▶ _INSTRUCTION 1_: Count how many lines in the listing contain the string "flageolet" and give only that number.
#### QUOTED TEXT ####
# How do people make music (for free/cheap?)



## cringebirdad (Jun 4, 2021)

I wish to make music but don't know where to start, any advice or program recommendations?


----------



## Borophagus Metropolis (Jun 4, 2021)

I pick up an instrument and play it.
I could also sing, but that doesn't always work so well.


----------



## TyraWadman (Jun 4, 2021)

Fruity loops was the thing for this once upon a time. Not sure if it's still relevant but you can at least buy the cheaper option to get started/see if you like the idea of making music.


----------



## Kit H. Ruppell (Jun 4, 2021)

Borophagus Monoclinous said:


> I pick up an instrument and play it.
> I could also sing, but that doesn't always work so well.


This, but I can also sing.
My advice to the OP is to not necessarily think about software, and to consider taking up a portable and relatively easy instrument you like. There's something to be said about the tactile element of the real thing.


----------



## Kyrick (Jun 6, 2021)

I started making music on Dance eJay 3 in about '03. Oh good lord, I thought that was the best thing ever back then XD

I moved on to Reason and have stayed with it since 2010. You can download a 'trial' version of Reason 11 and get used to the design and interface. Highly recommend


----------



## Guifrog (Jun 6, 2021)

https://forums.furaffinity.net/threads/the-free-or-cheap-plugins-virtual-instruments-thread.132587/page-2#post-5913640
		

I list a few goodies in here. Among the free options there's LMMS, which I never tried but looks similar enough to FL Studio

Also I use LANDR to distribute my music to platforms like Spotify, Deezer and iTunes. You may go for an annual plan of $89 with everything included from single to album distribution and 100% of the royalties, or pay $9 per published single and $25 per album while they collect 15% from your royalties. Just make sure you're uploading original tunes and keep the licenses of any loops and softwares you may have used, as they might ask for them at some point

There's also Bandcamp if you'd like to keep a page for all your music, for free


----------



## Yazoht (Jun 7, 2021)
#### INPUT MATERIAL ####
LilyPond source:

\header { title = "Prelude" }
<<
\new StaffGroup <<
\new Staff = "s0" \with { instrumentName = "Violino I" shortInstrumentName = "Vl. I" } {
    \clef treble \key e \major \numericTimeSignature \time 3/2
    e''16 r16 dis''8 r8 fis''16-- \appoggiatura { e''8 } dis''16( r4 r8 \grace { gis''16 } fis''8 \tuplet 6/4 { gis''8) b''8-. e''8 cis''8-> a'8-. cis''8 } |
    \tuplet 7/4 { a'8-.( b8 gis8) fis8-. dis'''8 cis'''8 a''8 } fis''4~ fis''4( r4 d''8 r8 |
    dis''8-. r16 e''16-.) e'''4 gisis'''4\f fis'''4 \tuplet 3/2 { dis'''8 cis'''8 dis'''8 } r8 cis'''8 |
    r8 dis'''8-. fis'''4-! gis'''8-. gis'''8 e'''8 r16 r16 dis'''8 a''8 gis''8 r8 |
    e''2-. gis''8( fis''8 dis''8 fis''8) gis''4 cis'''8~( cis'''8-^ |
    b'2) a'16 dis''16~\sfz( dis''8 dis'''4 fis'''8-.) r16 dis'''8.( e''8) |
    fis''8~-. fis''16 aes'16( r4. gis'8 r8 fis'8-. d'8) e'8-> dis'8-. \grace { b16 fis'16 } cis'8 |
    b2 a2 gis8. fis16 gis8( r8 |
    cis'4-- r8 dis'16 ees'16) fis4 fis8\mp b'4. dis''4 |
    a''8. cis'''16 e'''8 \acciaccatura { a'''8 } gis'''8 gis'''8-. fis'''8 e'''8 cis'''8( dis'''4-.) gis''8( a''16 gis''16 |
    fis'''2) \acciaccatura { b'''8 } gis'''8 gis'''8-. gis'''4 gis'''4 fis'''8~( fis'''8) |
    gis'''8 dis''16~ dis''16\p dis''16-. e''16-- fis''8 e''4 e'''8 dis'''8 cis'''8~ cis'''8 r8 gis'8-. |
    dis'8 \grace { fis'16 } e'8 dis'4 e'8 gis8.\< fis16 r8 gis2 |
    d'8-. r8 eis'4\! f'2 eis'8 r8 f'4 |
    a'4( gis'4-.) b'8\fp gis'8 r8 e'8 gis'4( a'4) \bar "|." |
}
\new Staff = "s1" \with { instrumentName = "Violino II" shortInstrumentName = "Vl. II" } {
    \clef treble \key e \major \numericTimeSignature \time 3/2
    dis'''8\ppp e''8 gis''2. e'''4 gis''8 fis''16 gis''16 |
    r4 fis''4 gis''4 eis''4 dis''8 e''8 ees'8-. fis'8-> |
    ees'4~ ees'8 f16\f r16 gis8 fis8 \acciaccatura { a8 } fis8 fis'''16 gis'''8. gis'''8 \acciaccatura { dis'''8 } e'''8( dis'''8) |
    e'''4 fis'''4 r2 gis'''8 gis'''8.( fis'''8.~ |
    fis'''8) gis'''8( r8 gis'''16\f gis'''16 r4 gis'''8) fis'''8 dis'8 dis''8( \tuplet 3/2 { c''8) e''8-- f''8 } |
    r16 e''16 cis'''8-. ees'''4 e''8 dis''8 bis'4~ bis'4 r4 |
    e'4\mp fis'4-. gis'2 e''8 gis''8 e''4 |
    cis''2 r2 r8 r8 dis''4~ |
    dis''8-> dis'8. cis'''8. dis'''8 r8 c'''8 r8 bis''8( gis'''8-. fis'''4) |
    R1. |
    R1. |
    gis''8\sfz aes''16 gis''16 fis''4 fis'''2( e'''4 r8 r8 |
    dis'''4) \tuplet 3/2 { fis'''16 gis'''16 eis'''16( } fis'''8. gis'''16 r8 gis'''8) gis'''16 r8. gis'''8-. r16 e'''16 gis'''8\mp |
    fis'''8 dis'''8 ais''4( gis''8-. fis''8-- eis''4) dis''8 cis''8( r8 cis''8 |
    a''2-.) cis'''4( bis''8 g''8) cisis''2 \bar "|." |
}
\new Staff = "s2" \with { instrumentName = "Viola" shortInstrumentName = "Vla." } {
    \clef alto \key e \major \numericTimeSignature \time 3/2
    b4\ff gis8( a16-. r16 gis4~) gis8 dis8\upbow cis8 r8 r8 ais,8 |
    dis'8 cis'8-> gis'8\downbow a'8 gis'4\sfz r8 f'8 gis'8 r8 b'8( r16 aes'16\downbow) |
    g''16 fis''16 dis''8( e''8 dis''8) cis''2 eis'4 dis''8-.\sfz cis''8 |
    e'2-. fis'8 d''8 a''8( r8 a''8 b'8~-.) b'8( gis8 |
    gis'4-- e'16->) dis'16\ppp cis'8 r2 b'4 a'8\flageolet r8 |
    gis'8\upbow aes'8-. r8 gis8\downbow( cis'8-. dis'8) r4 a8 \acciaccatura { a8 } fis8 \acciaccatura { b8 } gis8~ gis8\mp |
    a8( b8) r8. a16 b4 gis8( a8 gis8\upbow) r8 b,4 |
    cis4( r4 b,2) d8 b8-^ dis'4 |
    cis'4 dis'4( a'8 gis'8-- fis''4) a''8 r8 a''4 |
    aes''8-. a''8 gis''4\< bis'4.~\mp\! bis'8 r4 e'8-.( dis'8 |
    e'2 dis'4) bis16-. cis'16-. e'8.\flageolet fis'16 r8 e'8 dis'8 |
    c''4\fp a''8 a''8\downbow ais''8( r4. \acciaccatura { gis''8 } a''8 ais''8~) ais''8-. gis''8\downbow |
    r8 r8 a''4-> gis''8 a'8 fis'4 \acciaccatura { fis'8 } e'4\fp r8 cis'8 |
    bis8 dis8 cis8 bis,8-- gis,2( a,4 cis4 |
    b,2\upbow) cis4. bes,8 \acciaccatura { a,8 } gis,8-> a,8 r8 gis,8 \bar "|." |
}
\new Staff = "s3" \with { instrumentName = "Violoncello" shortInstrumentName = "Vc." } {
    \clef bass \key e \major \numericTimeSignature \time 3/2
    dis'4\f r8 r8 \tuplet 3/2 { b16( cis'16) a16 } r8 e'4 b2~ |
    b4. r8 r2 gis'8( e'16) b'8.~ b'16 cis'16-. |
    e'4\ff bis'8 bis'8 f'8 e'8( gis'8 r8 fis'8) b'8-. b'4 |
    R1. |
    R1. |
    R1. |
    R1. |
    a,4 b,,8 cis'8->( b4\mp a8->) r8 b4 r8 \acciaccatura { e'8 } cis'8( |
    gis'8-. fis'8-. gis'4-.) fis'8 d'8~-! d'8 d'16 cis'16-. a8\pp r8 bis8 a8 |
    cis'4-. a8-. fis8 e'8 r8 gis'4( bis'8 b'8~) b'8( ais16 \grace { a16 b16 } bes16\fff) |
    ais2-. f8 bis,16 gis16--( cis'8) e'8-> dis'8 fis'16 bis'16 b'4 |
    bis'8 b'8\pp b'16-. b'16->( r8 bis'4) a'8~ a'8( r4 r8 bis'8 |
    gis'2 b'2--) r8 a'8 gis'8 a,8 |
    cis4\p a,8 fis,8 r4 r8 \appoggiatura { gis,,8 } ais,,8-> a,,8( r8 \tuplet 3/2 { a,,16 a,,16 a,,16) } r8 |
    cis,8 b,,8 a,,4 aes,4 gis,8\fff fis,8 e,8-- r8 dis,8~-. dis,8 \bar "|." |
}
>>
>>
####
▶ _INSTRUCTION 2_: In the thread on making music for free or cheap, why does the poster who distributes through LANDR say to keep the licenses of any loops and software used? Please answer in one to three sentences.

▶ _WRITTEN ANSWER 1_: 2

▶ _WRITTEN ANSWER 2_: The poster says LANDR might ask for those licenses at some point. This comes with the advice to make sure only original tunes are uploaded.